BOULDER COUNTY, Colo. (CBS4) - Boulder County Commissioners pulled an application for an industrial-scale compost facility after coming under fire for months from neighbors. The county planned to build the facility on open space near Highway 287 and Lookout Road.

(credit CBS)

The facility would, according to documents obtained through an open records request, haul in everything from dead animals and construction debris to sewage sludge, then sell the sludge as farm fertilizer.

The county even voided a conservation easement it put in place nearly 30 years ago specifically to protect the land from development. The 40-acre property has wetlands, hundreds of trees, and a major irrigation ditch. The county has been planning the facility quietly with Eco-cycle over the course of years, using taxpayer dollars, without any public input.

(credit CBS)

Neighbors only learned about the plans last fall.
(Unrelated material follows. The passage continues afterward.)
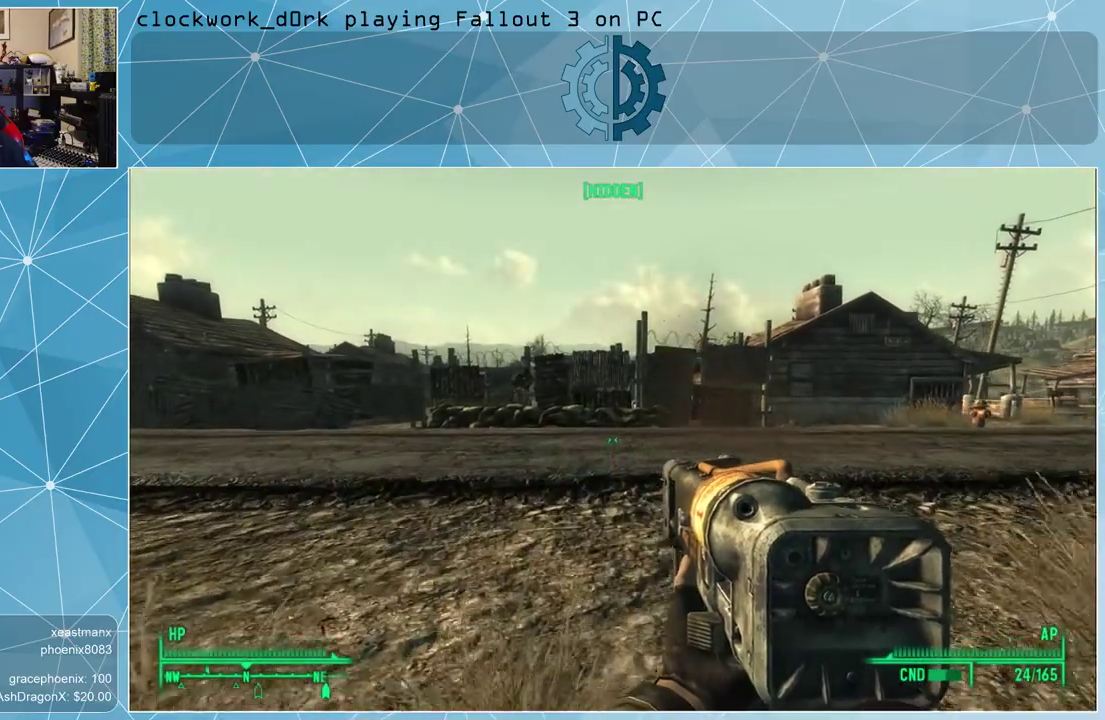
{"keys": ["w"], "mouse": [], "events": []}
It wasn't until they sued last week that the county backed off.

Commissioners held a meeting Thursday afternoon, where they still didn't take any public comment but said that they wanted to look at other options for composting after reviewing projected costs and engineering constraints.

Commissioner Claire Levy said, "We do need to look at cost, we need to look at location, I think we need to look at whether doing a central county facility is the best way to go about this given the impacts it's going to have, you know, the potential for... what's the market?"

Nancy Davis has led the fight against the facility and says she doesn't trust the county, "There are many of us who are going be watching. There are things about this facility that are not just regular composting, not banana peel, and it's really toxic and really frightening and if you don't do that at Rainbow, we are still going to be watching, because it's not okay what they did and it's not okay how they did it."

(credit Boulder County)

Commissioners say they remain committed to composting, whether it's a central facility or someplace else but, they say, this time they'll seek public input.

What they haven't said is whether they will restore the conservation easement. Until they do that, neighbors aren't dropping their lawsuit.